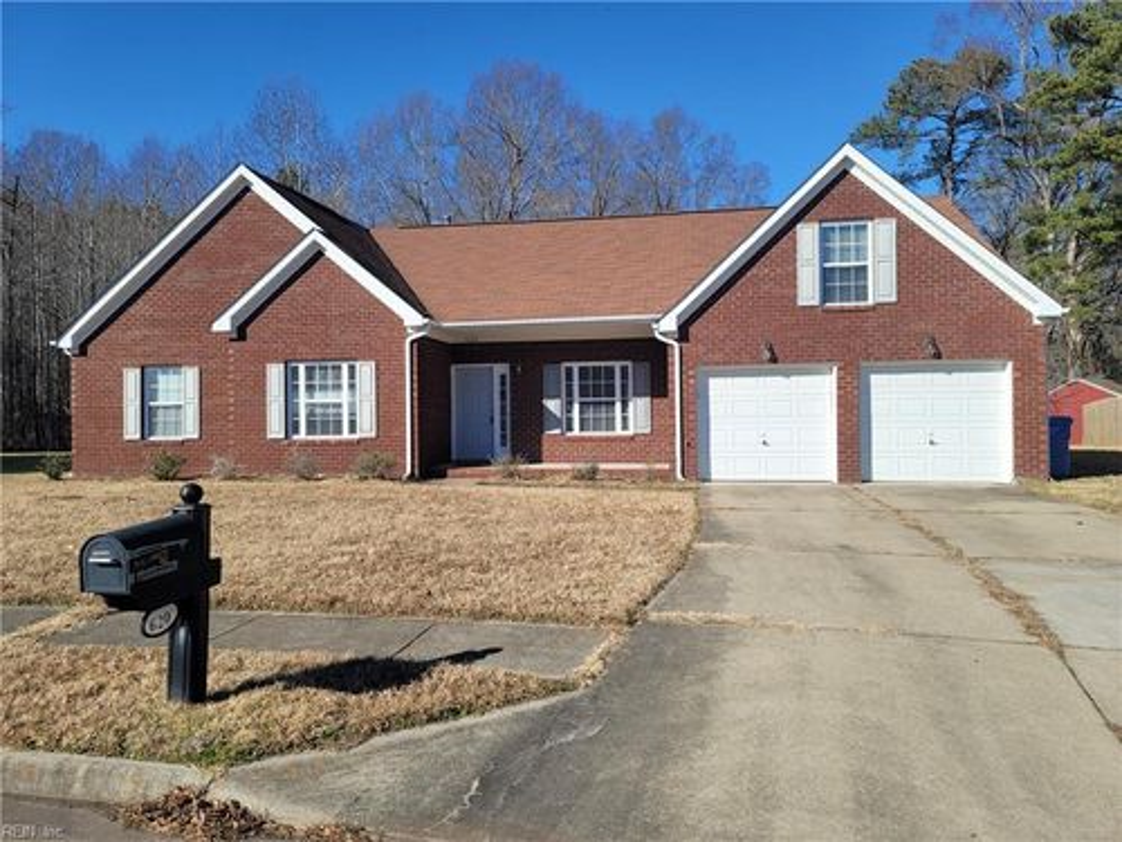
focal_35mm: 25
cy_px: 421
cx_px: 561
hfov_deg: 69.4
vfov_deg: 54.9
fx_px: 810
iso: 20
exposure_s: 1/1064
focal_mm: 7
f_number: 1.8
...
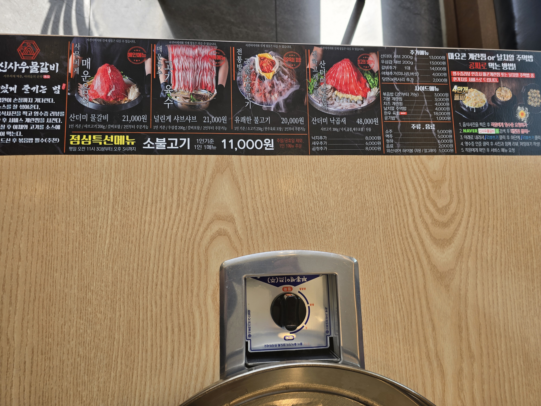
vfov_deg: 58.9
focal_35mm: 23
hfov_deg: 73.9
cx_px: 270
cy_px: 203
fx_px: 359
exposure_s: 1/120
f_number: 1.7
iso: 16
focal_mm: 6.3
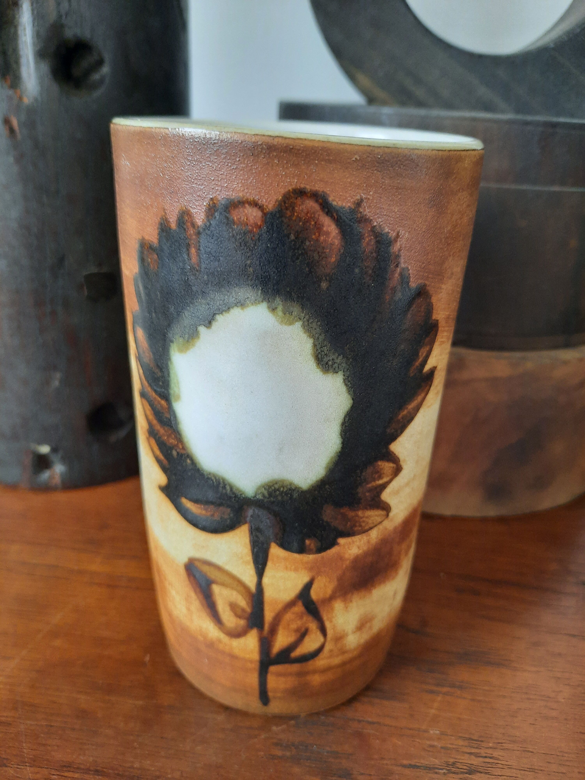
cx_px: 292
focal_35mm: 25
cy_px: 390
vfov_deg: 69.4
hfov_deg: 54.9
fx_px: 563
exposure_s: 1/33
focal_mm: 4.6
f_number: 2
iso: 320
---
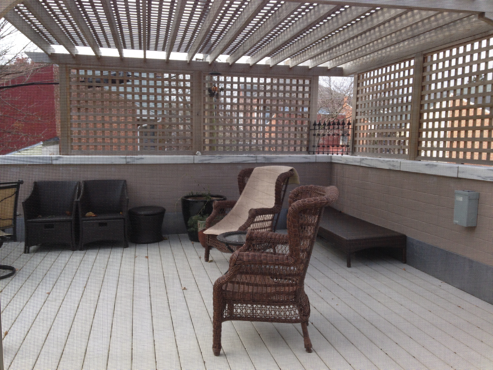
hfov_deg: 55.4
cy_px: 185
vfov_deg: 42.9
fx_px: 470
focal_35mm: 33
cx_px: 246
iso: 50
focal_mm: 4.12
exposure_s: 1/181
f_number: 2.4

_Instructions for the task_
Reproduce word for word the material above, beginning with the line that contains "vfov_deg: 42.9" and ending with the line that contains "f_number: 2.4".

_Answer area_
vfov_deg: 42.9
fx_px: 470
focal_35mm: 33
cx_px: 246
iso: 50
focal_mm: 4.12
exposure_s: 1/181
f_number: 2.4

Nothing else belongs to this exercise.